Other officials have been critical of Williams. Last year, Police Chief Shaun Ferguson complained about a revolving door for repeat offenders under Williams. The DA responded by taking a shot at the NOPD for not making enough arrests.

That war of words has since cooled, but the armed robbery case made against Ronald Burton by the NOPD’s elite Violent Crime Abatement and Intelligence Team is among those that have been a source of inter-agency friction. VCAIT is the pro-active unit Ferguson developed to go after the city’s most violent repeat offenders, and sure enough Burton is a career criminal going back to the 1980s.

Going back to his most recent conviction, for burglary, Burton violated his probation and in 2016 was sentenced to six years in prison. He was already out on Thanksgiving of 2020 when detectives say rode up to two people on a bike on Montegut Street, pulled a gun and robbed them.
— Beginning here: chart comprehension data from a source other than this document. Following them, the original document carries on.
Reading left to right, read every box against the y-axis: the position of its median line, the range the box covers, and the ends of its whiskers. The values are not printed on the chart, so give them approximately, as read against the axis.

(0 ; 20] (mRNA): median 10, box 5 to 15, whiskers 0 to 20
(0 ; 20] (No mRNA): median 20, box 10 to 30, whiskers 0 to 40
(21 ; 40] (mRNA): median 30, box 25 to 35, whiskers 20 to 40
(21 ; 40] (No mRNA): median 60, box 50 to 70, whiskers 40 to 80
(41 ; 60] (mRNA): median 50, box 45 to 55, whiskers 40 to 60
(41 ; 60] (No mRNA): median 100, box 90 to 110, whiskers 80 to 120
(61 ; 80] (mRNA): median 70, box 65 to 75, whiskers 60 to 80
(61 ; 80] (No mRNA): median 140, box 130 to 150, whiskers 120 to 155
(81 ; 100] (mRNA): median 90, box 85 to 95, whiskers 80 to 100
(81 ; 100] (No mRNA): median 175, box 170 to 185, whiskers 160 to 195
VCAIT officers quickly zeroed in on Burton and booked him with two counts of armed robbery and being a felon with a firearm.

He faced up to 99 years on the armed robberies, but he was allowed to plead down to simple robbery. In June, he was sentenced to 30 months.

“An armed robbery is really just an inch away from being a shooting or a killing” Glasser said.

While Williams office did not make themselves available to answer questions about these individual cases or others with steeply reduced charges, historically some plea deals are necessary.

Cases may falter when witnesses get cold feet, or evidence is suppressed by a judge, or new information is gathered. But Goyeneche said the big picture is too glaring to ignore.

“A prosecution, an arrest for a felony, that is concluded as a dismissal or a misdemeanor plea deal is a failed prosecution,” Goyeneche said.